* WHAT YOU SHOULD DO
Go through the listing and pick out each line with the word "services" in it.

* DATASET
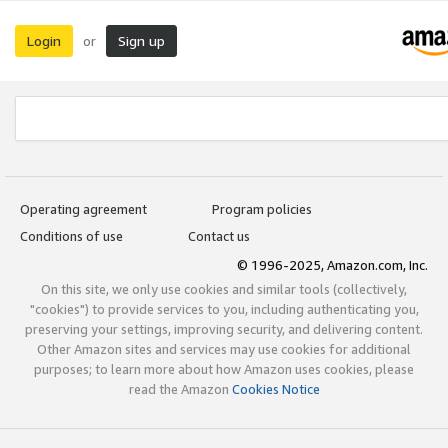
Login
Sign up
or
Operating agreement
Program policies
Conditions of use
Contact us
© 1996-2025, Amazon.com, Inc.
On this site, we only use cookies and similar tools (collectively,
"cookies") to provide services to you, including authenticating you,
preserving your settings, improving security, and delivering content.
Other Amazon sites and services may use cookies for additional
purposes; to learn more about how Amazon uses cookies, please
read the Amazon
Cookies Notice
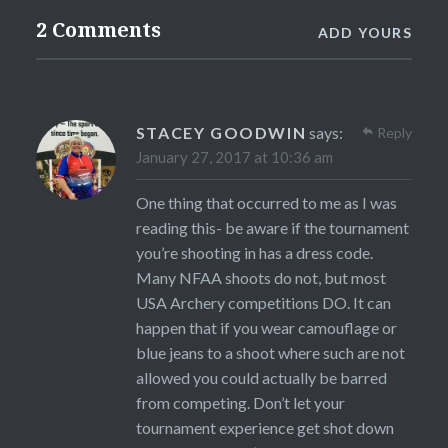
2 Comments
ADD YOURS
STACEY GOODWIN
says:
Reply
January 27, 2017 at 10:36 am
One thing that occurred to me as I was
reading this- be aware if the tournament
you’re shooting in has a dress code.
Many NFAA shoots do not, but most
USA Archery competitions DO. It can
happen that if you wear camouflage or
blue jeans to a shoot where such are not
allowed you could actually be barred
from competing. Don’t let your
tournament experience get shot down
==
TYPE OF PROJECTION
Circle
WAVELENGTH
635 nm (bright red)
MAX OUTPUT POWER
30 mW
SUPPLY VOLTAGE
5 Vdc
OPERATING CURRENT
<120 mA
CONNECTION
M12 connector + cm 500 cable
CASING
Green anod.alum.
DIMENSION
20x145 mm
* * *
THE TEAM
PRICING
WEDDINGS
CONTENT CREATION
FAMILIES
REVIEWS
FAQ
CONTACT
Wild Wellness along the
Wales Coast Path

* RESPONSE TO THIS TASK
"cookies") to provide services to you, including authenticating you,
Other Amazon sites and services may use cookies for additional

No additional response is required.